La muerte de los Sargentos y de la Mulita (19)
Allá lejos, los dos Cabos ya habían
cerrado la carpa, deliberantes. A través de la lona un resplandor denunciaba
que habían encendido otra vez la vela.
De la soldadesca, el primero en
reponerse fue el Veterano Avestruz. Por no empaparse los fondillos en el pasto,
buscó una piedra, se sentó con el sable entre las piernas y quedó callado, la
cabeza gacha, la mirada, de golpe vuelta muy torva, hacia las rayas amarillas
que filtraban las rendijas de la tienda donde, sin saber bien por qué,
conferenciaban los Superiores.
Este brusco cambio de actitud en el
viejo aparcero del difunto Sargento Cimarrón atrajo con viveza la atención de
los otros. Y les sopló las últimas risas, y empujoles asimismo el pensamiento a
converger sobre un punto idéntico.
-Sí, para don Avestruz… ¡es un golpe!
-musitó el Soldado Cuzco Overo al Soldado Mao Pelada, pidiéndole fuego-. Hay
que ver que eran como hermanos desde muchachones.
-¡Sí, pobre, hay que ver! -compartió el
confidente casi con un suspiro, al tiempo que le pasaba su yesquero-. ¡Hay que
ver! ¡Es un doliente, casi casi!
-Doliente derecho tiene que ser reconocido
por nosotros… -dejó caer absorto, como para sí mismo, el Trompa Tamanduá.
Tal como cuando los gurises, en lo
mejor de los chiveos,, ven de repente que con un empaque a lo toro están
teniendo al lado al mismísimo tata viejo, y cada cual hace un esfuerzo para ni
pensar siquiera en las diabluras que estaban haciendo ni en las que pensaban
hacer, y sin mirar sienten que el imponente los sigue mirando fijo, cada vez
más cerca, y busca un sitio donde sostener la tamaña quietud que la
circunstancia les reclama, así, de esta manera, ante el recuerdo del héroe
inaudito atraído por la atención a su aparcero Avestruz, se guardó brusco
silencio… tan intenso de pronto que desensimismó como trueno.
Los Soldados Gavilán, Tamanduá, Yacú y
Comadreja, seguidos -al principio sin darse cuenta- por el Voluntario Terutero,
se dirigieron lentamente adonde yacía el Cimarrón, lo alzaron y con él se
perdieron sin decir palabra rumbo al bajo. A medio “cuerpo” iba el bayo. Como
las nubes otra vez no se estaban quietas, ya se veían las caras, ya marchaban
con cuidado de no matarse contra el suelo.
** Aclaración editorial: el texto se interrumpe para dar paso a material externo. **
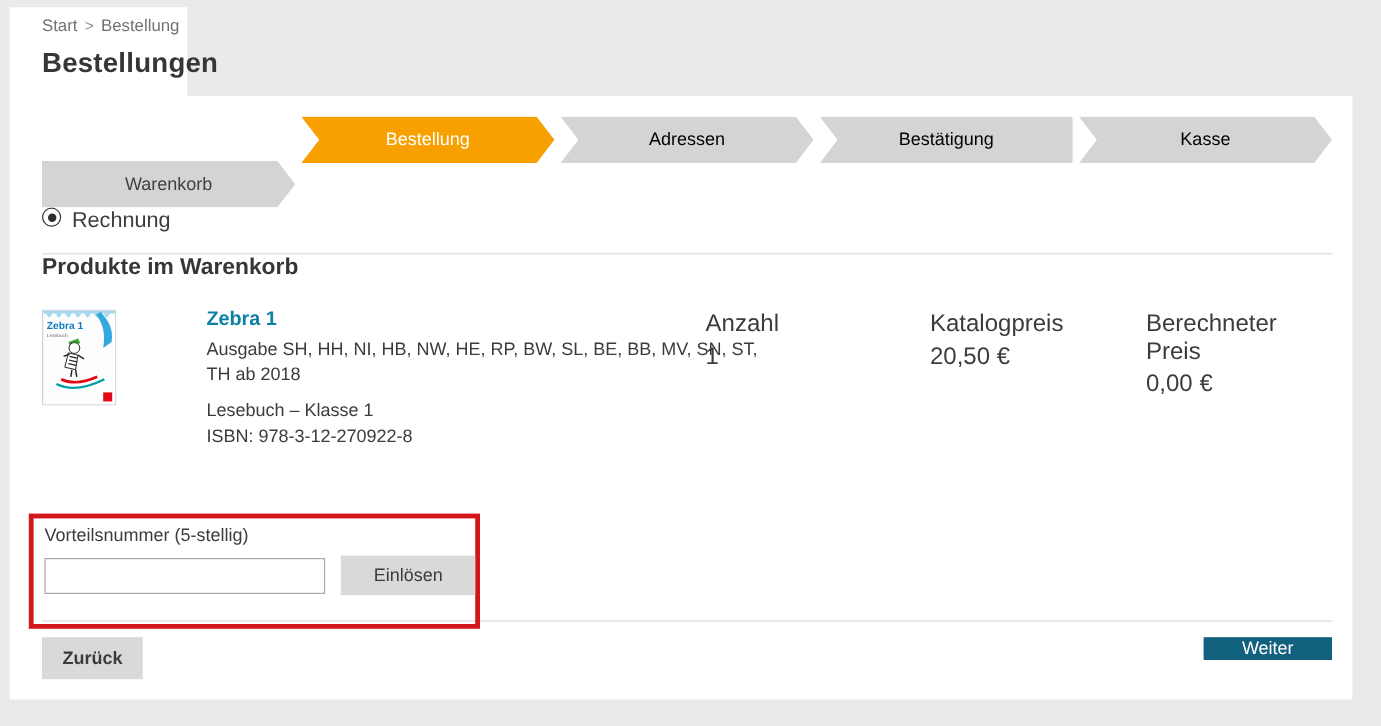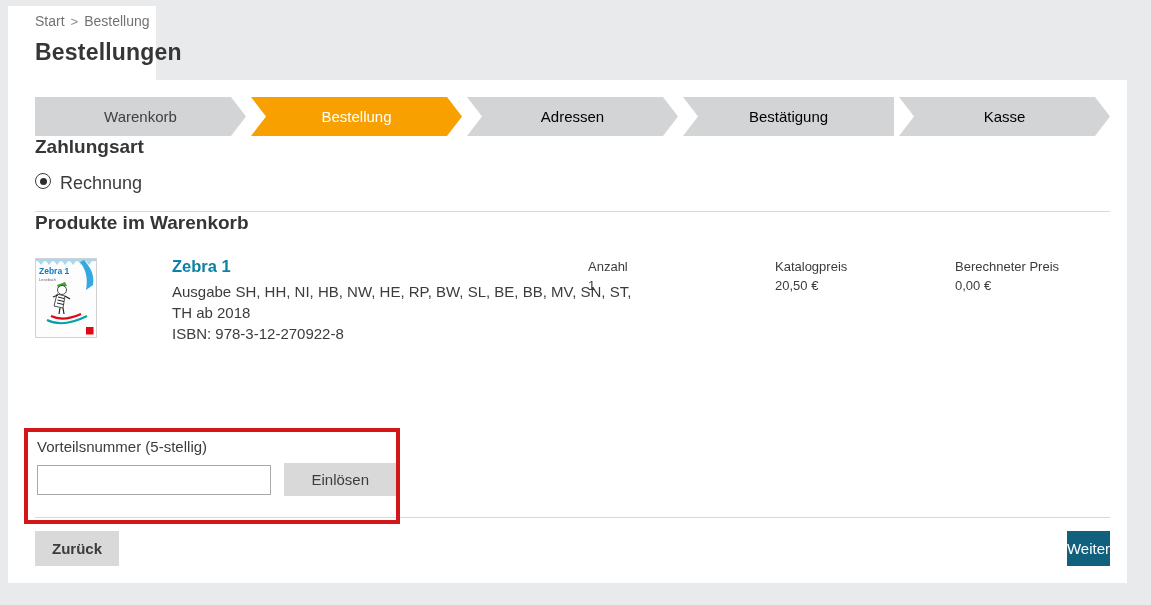--- a/index.html
+++ b/index.html
@@ -24,21 +24,21 @@
   .main-card{
     position:absolute;left:8px;top:80px;width:1119px;height:503px;
     background:#fff;box-sizing:border-box;padding:0 17px 0 27px;
   }
   
   .steps{display:flex;gap:5px;margin-top:17px;height:39px;}
   .step{
     flex:1;height:39px;line-height:39px;text-align:center;
     background:#d2d4d5;color:#000000;font-size:15px;
   }
-  .step.first{clip-path:polygon(0 0,calc(100% - 15px) 0,100% 50%,calc(100% - 15px) 100%,0 100%);}
+  .step.first{clip-path:polygon(0 0,calc(100% - 15px) 0,100% 50%,calc(100% - 15px) 100%,0 100%);margin-top:37px;}
   .step.mid{clip-path:polygon(0 0,calc(100% - 15px) 0,100% 50%,calc(100% - 15px) 100%,0 100%,15px 50%);}
   .step.last{clip-path:polygon(0 0,100% 0,100% 100%,0 100%,15px 50%);}
   .step.done{color:#3f4142;}
   .step.active{background:var(--accent-orange,#f7a000);color:#fff;}
   h2.section-heading{
     margin:0;font-size:19px;font-weight:700;color:#363636;
   }
   .heading-payment{margin-top:22px;}
   .radio-row{margin-top:15px;display:flex;font-size:18px;color:#3c3c3c;}
   .radio-outer{
@@ -53,21 +53,21 @@
   .product-row{position:relative;margin-top:22px;min-height:120px;padding-left:46px;}
   .cover{
     position:absolute;left:0;top:2px;width:62px;height:80px;
   }
   .product-info{margin-left:91px;max-width:462px;font-size:15px;line-height:21px;}
   .product-title{
     font-size:16.5px;font-weight:700;color:var(--link-teal,#0b81a5);
     margin-bottom:4px;cursor:pointer;
   }
   .product-subtitle{margin-top:9px;}
-  .stat{position:absolute;top:3px;font-size:13px;}
+  .stat{position:absolute;top:3px;font-size:20px;}
   .stat .stat-label{margin-bottom:4px;}
   .stat-qty{left:553px;}
   .stat-catalog{left:740px;}
   .stat-calc{left:920px;}
   
   .divider-2{position:absolute;left:27px;right:17px;top:437px;z-index:0;}
   .voucher-box{
     position:absolute;left:16px;top:348px;width:376px;height:96px;
     box-sizing:border-box;border:4px solid var(--annotation-red,#d2161a);
     background:transparent;z-index:1;padding:6px 0 0 9px;
@@ -85,21 +85,21 @@
   }
   .btn-redeem{
     margin-left:13px;height:33px;padding:0 27px;background:#d9d9d9;color:#3c3c3c;
   }
   .footer-actions{position:absolute;left:27px;right:17px;top:451px;height:35px;}
   .btn-back{
     position:absolute;left:0;top:0;height:35px;padding:0 17px;
     background:#d9d9d9;color:#3c3c3c;font-weight:bold;
   }
   .btn-next{
-    position:absolute;right:0;top:0;height:35px;padding:0 0;
+    position:absolute;right:0;top:0;height:19px;padding:0 32px;
     background:var(--primary-teal,#11607e);color:#fff;
   }
 </style>
 </head>
 <body>
 
 <div class="title-block">
   <div class="breadcrumb">
     <span>Start</span><span class="sep">&gt;</span><span>Bestellung</span>
   </div>
@@ -143,20 +143,21 @@
       <path d="M23 39l6 1.5 M22.5 42l6.5 1.5 M22 45l6.5 1.5" stroke="#222" stroke-width="1" fill="none"></path>
       <path d="M30 38l5 3 M23 37l-5 2 M25 50l-1 6 M28 50l1 6" stroke="#222" stroke-width="1.2" fill="none"></path>
       <path d="M16 58q12 6 30-2" stroke="#e30613" stroke-width="2.2" fill="none"></path>
       <path d="M12 62q16 8 40-4" stroke="#00a0a8" stroke-width="2" fill="none"></path>
       <rect x="51" y="69" width="7.5" height="7.5" fill="#e30613"></rect>
     </svg>
 
     <div class="product-info">
       <div class="product-title">Zebra 1</div>
       <div>Ausgabe SH, HH, NI, HB, NW, HE, RP, BW, SL, BE, BB, MV, SN, ST, TH ab 2018</div>
+      <div class="product-subtitle">Lesebuch – Klasse 1</div>
       <div>ISBN: 978-3-12-270922-8</div>
     </div>
 
     <div class="stat stat-qty">
       <div class="stat-label">Anzahl</div>
       <div>1</div>
     </div>
     <div class="stat stat-catalog">
       <div class="stat-label">Katalogpreis</div>
       <div>20,50 €</div>

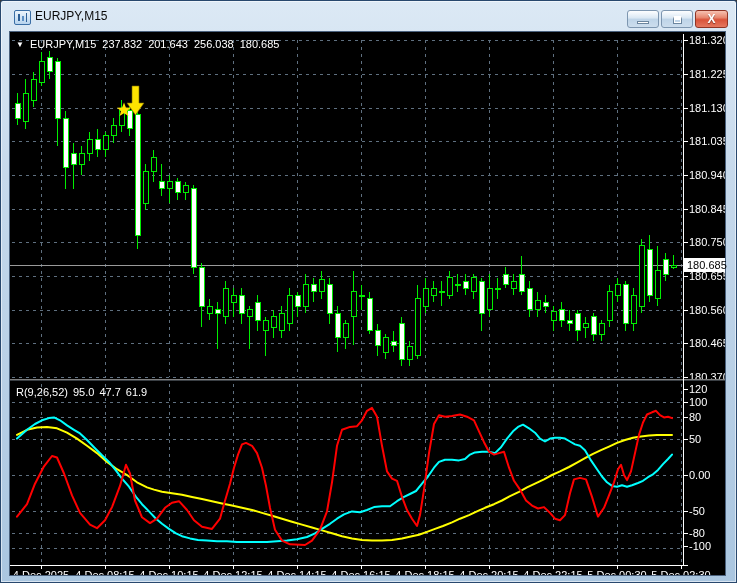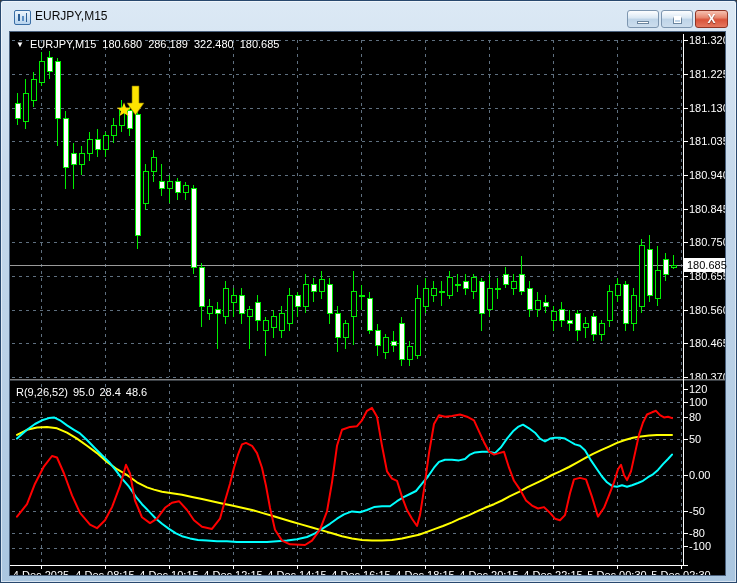--- a/index.html
+++ b/index.html
@@ -337,23 +337,23 @@
           <line x1="663.5" y1="222.94819999999805" x2="663.5" y2="237.13619999999523" stroke="#00ee00" stroke-width="1" shape-rendering="crispEdges"></line>
           <rect x="661" y="233.23449999999676" width="5" height="1.7734999999983927" fill="#000000" stroke="#00ee00" stroke-width="1" shape-rendering="crispEdges"></rect>
           <polygon points="122,54 129,54 129,71 134,71 125.5,83 117,71 122,71" fill="#ffe400" stroke="#7a6a00" stroke-width="0.6"></polygon>
           <polygon points="114.0,70.5 115.9,75.5 121.1,75.7 117.0,79.0 118.4,84.1 114.0,81.2 109.6,84.1 111.0,79.0 106.9,75.7 112.1,75.5" fill="#ffe400"></polygon>
           <polyline points="7,402.9 17,397.8 27,395.6 37,394.9 47,396.3 57,400.7 67,406.6 77,413.8 87,421.1 97,429.9 107,437.2 117,443.0 127,450.3 137,455.4 144,457.6 152,459.8 162,461.2 172,462.7 182,464.9 192,467.1 202,469.2 212,471.4 222,473.6 232,475.8 242,478.0 252,480.9 262,483.8 272,486.7 282,489.7 292,492.6 302,495.5 312,498.4 322,501.3 332,504.2 342,506.4 352,507.9 362,508.6 372,508.6 382,507.9 392,506.4 402,504.2 409,502.8 417,499.9 425,496.9 433,494.0 442,490.4 450,486.7 459,483.1 467,479.4 475,475.8 484,472.2 492,468.5 500,464.1 509,459.8 517,455.4 525,451.7 534,447.4 542,443.0 550,439.4 559,435.0 567,430.6 575,426.2 583,421.9 591,418.2 599,414.6 607,410.9 615,408.0 623,405.8 631,404.4 639,403.6 647,402.9 655,402.9 662,402.9" fill="none" stroke="#ffff00" stroke-width="2" stroke-linejoin="round" stroke-linecap="round"></polyline>
           <polyline points="7,406.6 17,397.8 25,392.0 32,388.3 39,386.1 44,385.4 50,388.3 57,393.4 64,397.8 70,401.4 77,408.0 84,415.3 92,423.3 99,429.9 106,438.6 112,446.6 119,454.7 126,464.9 132,472.2 139,479.4 146,486.7 152,491.8 159,496.9 166,501.3 172,504.2 180,506.4 188,507.9 197,508.6 207,509.3 217,509.3 227,510.1 247,510.1 257,510.1 267,509.3 277,508.6 287,507.2 297,505.0 305,501.3 312,496.9 320,491.8 327,486.7 334,482.4 342,479.4 350,480.2 357,478.0 364,475.1 372,474.3 380,474.3 387,469.2 394,464.9 400,462.0 406,459.0 412,451.7 418,444.5 424,435.7 429,429.9 435,427.7 442,427.7 449,428.4 455,427.0 460,422.6 465,420.4 472,419.7 479,419.7 485,421.1 491,415.3 497,406.6 503,399.3 508,394.9 513,392.7 519,396.3 525,400.7 530,406.6 535,409.5 540,406.6 545,405.8 550,405.8 555,406.6 560,409.5 565,412.4 570,413.8 575,418.2 581,428.4 587,437.2 592,444.5 597,450.3 602,453.9 607,454.7 612,453.2 617,454.7 622,453.2 628,451.0 633,448.8 638,445.2 643,442.3 648,437.9 653,432.1 658,427.0 662,422.6" fill="none" stroke="#00ffff" stroke-width="2" stroke-linejoin="round" stroke-linecap="round"></polyline>
           <polyline points="7,484.6 17,472.2 25,451.7 34,434.3 42,424.0 47,425.5 54,441.5 62,463.4 70,480.9 80,492.6 87,496.2 95,488.2 102,475.1 110,453.9 116,432.8 120,441.5 125,468.5 132,485.3 140,491.1 147,486.7 155,475.8 162,470.7 169,469.2 177,478.0 184,488.2 192,494.8 202,496.9 210,486.7 214,472.2 220,451.7 224,435.7 228,422.6 232,412.4 236,410.9 242,413.8 247,421.1 252,435.7 256,453.9 260,475.8 265,497.7 272,508.6 280,512.3 295,513.0 302,508.6 310,497.7 317,479.4 322,450.3 327,413.8 332,397.8 340,394.9 347,394.2 352,388.3 357,378.8 362,375.9 367,384.7 372,413.8 377,439.4 382,446.6 387,448.8 392,464.9 397,478.0 402,486.7 407,494.0 410,483.1 414,457.6 419,421.1 424,392.0 429,383.2 435,384.7 442,384.0 450,382.5 457,384.7 464,388.3 469,399.3 474,410.2 479,419.7 484,422.6 489,421.1 494,419.7 499,435.7 504,448.8 510,457.6 516,468.5 522,473.6 528,476.5 534,475.1 540,480.9 545,486.7 550,488.2 555,483.1 560,461.2 564,447.4 570,445.9 576,447.4 582,464.9 588,484.6 594,475.8 599,463.4 604,450.3 608,437.2 611,432.8 614,443.0 617,448.1 621,439.4 625,421.1 629,402.9 633,390.5 637,382.5 642,380.3 646,378.8 650,383.2 654,385.4 658,384.7 662,386.1" fill="none" stroke="#ff0000" stroke-width="2" stroke-linejoin="round" stroke-linecap="round"></polyline>
         </svg>
 
       <div class="overlay ohlc">
-        <span class="tri">▼</span><span class="v">EURJPY,M15</span><span class="v">180.680</span><span class="v">286.189</span><span class="v">322.480</span><span class="v">180.685</span>
+        <span class="tri">▼</span><span class="v">EURJPY,M15</span><span class="v">237.832</span><span class="v">201.643</span><span class="v">256.038</span><span class="v">180.685</span>
       </div>
 
       <div class="overlay indhdr">
-        <span class="v">R(9,26,52)</span><span class="v">95.0</span><span class="v">28.4</span><span class="v">48.6</span>
+        <span class="v">R(9,26,52)</span><span class="v">95.0</span><span class="v">47.7</span><span class="v">61.9</span>
       </div>
 
       <div class="price-tag">180.685</div>
     </div>
   </div>
 </div>
 
 </body></html>

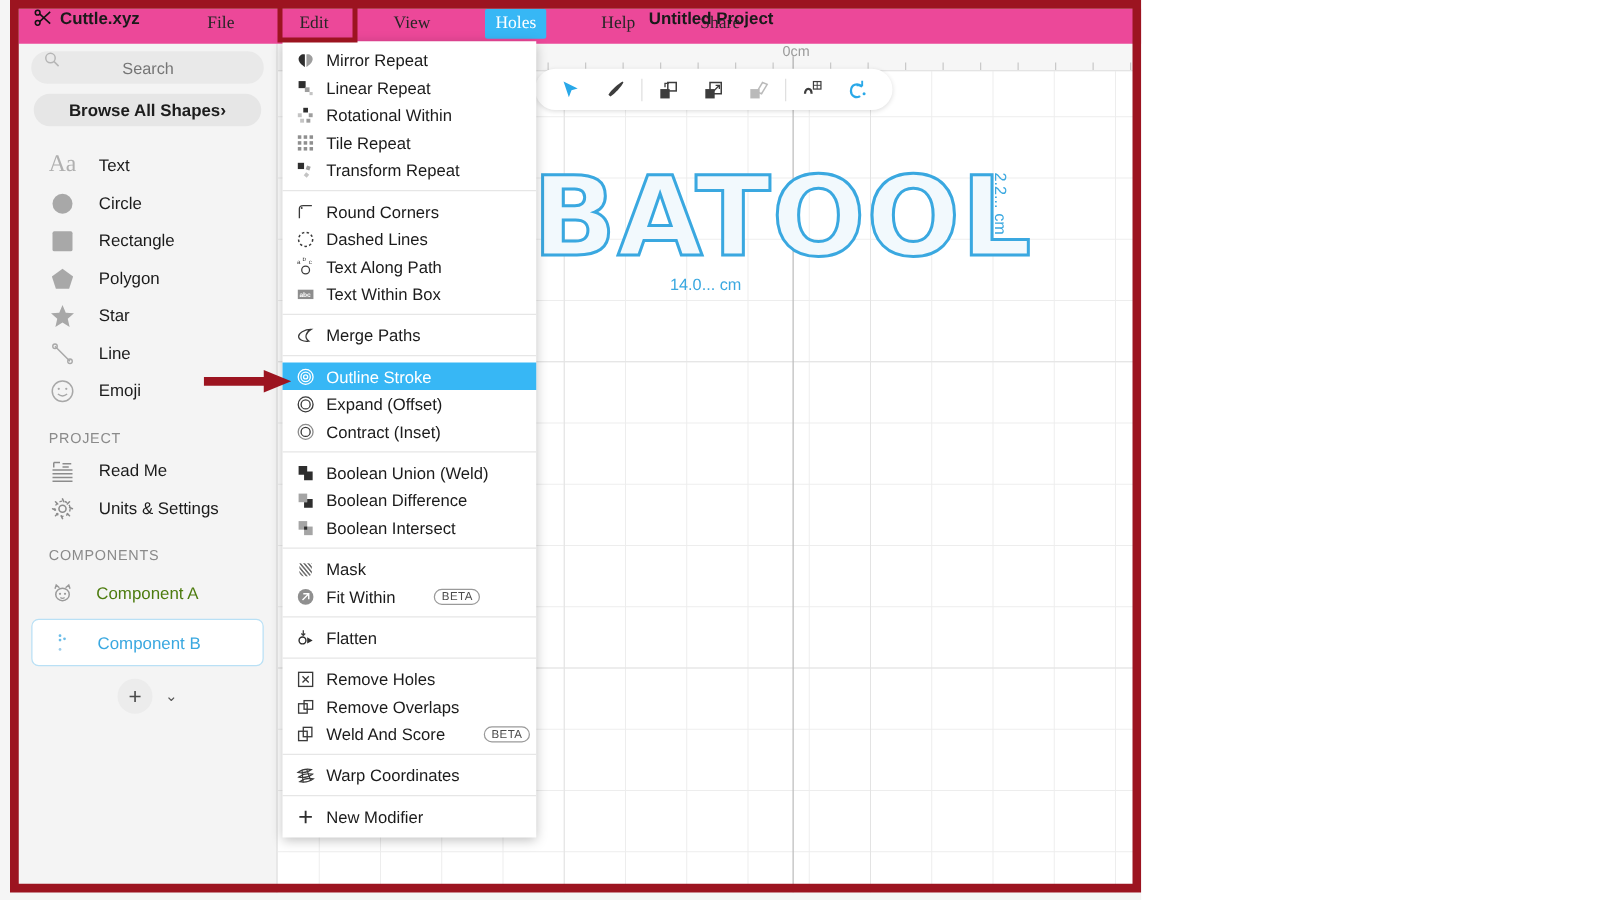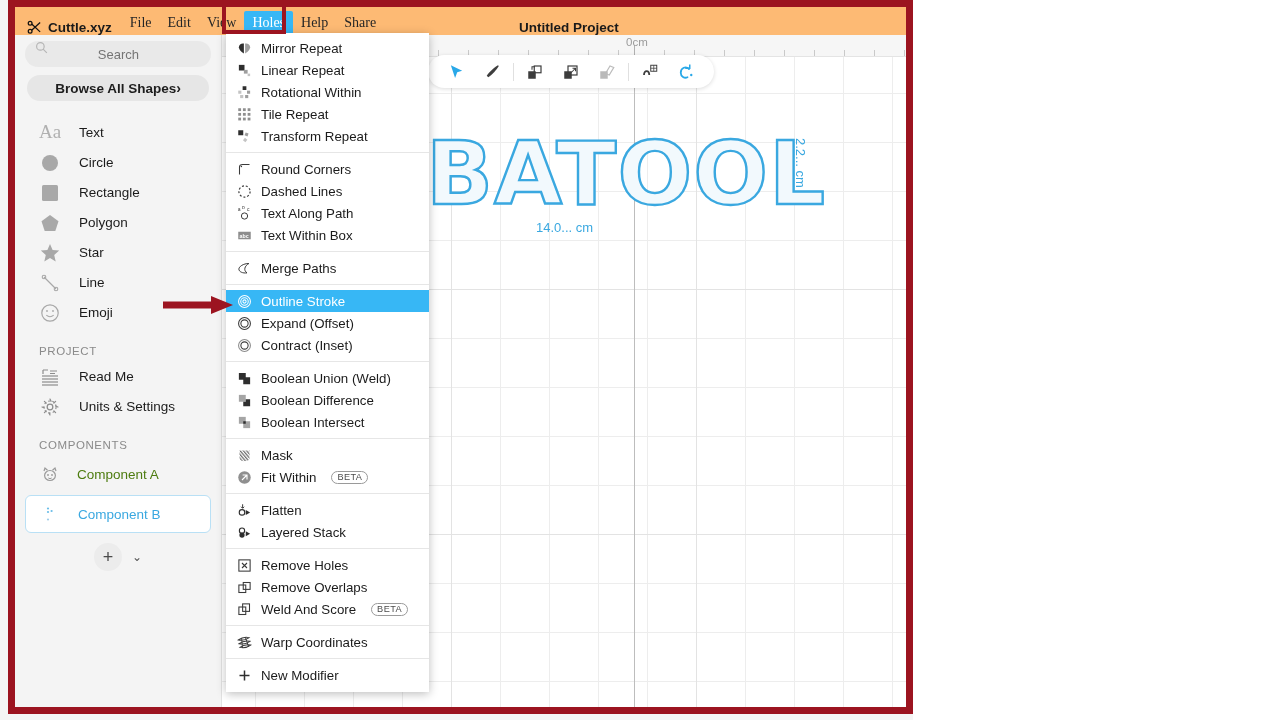--- a/index.html
+++ b/index.html
@@ -27,24 +27,25 @@
     border-top-width: 7px;
     pointer-events: none;
     z-index: 60;
   }
 
   
   #menubar {
     position: absolute;
     left: 15px; top: 7px;
     width: 898px; height: 28px;
-    background: #fdba74;
+    background: #ec4899;
     display: flex;
-    align-items: flex-end;
+    align-items: flex-start;
     z-index: 20;
+    gap: 36px;
   }
   .mb-logo {
     display: flex; align-items: center; gap: 6px;
     padding: 0 10px 0 12px;
     font-size: 13.5px; font-weight: bold; color: #1a1a1a;
   }
   .scissors-ico { width: 15px; height: 15px; display:block; }
   .mb-item {
     padding: 3px 8px;
     font-size: 14px;
@@ -245,21 +246,21 @@
     padding-left: 10px;
     gap: 9px;
     font-size: 13.3px;
     color: #1b1b1b;
     cursor: pointer;
   }
   .mi.hl { background: #37b7f5; color: #ffffff; }
   .mi-ico { width: 16px; height: 16px; flex: 0 0 16px; display:flex; align-items:center; justify-content:center; }
   .mi-sep { height: 1px; background: #e6e6e6; margin: 5px 0; }
   .beta {
-    margin-left: 6px;
+    margin-left: 22px;
     font-size: 9.2px; letter-spacing: .4px;
     border: 1px solid #9a9a9a; border-radius: 7px;
     padding: 0px 5px 1px 5px;
     color: #4c4c4c;
   }
 
   
   #modify-box {
     position: absolute;
     left: 222px; top: 2px;
@@ -784,30 +785,20 @@
     <div class="mi">
       <span class="mi-ico">
         <svg width="15" height="15" viewBox="0 0 24 24">
           <path d="M9 2 L9 8 M6.5 6 L9 8.5 L11.5 6" stroke="#3a3a3a" stroke-width="1.6" fill="none"></path>
           <circle cx="8" cy="15" r="4.4" fill="none" stroke="#2e2e2e" stroke-width="1.8"></circle>
           <path d="M14 11 L21 15 L14 19 Z" fill="#2e2e2e"></path>
         </svg>
       </span>
       <span>Flatten</span>
     </div>
-    <div class="mi">
-      <span class="mi-ico">
-        <svg width="15" height="15" viewBox="0 0 24 24">
-          <circle cx="8" cy="9" r="4.2" fill="none" stroke="#2e2e2e" stroke-width="1.8"></circle>
-          <circle cx="8" cy="16" r="4.2" fill="#2e2e2e"></circle>
-          <path d="M14 10 L21 14 L14 18 Z" fill="#2e2e2e"></path>
-        </svg>
-      </span>
-      <span>Layered Stack</span>
-    </div>
 
     <div class="mi-sep"></div>
 
     <div class="mi">
       <span class="mi-ico">
         <svg width="15" height="15" viewBox="0 0 24 24">
           <rect x="3" y="3" width="18" height="18" fill="none" stroke="#3a3a3a" stroke-width="1.7"></rect>
           <path d="M8 8 L16 16 M16 8 L8 16" stroke="#3a3a3a" stroke-width="1.7"></path>
         </svg>
       </span>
En el fogón, sacudiéndose las bombachas
hechas sopa en la parte trasera, por el rocío, el Mao Pelada se levantó. Y se
quedó inmóvil, mirando la noche que perdía estrellas por el Este. Luego, se
acercó a la piedra de don Avestruz, quien con no habitual solicitud le hizo
sitio para que también la ocupara, y se sentó. Olvidado de su guardia, ya
estaba al lado el soldado Flamenco, en cuclillas, la carabina tendida en
tierra, delante de su tordillito, cuyo maneador empuñaba.
El cuzco overo iba a procurarse un
asiento cuando reflexionó y dijo:
-¡Pero muchachos, vamos a ponernos
cerca del fuego, mejor!
El Flamenco y el Mao Pelada se
incorporaron con resolución para seguirlo. Como a desgano, el Veterano Avestruz
se levantó, a su vez. Y exclamando casi para sus adentros:
-¡Qué se le va a hacer! ¡Así es la
vida; corta! -caminó muy lento tras los otros, cual si nada tuviera que ver con
ellos, la cabeza colgando como pilón de báscula y cuidadoso de no ir demasiado
cerca de las patas del tordillo, pues este, ahora no de curioso sino obligado
por el sobeo que su dueño retenía, también integraba el conjunto.
En torno al fuego asentábanse piedras y troncos muy cómodos. Allí se situaron todos menos el tordillo -sujeto al fin a su estaca pero a escasa distancia, el ojo siempre sobre el grupo- y todo el mundo quedó hecho poste.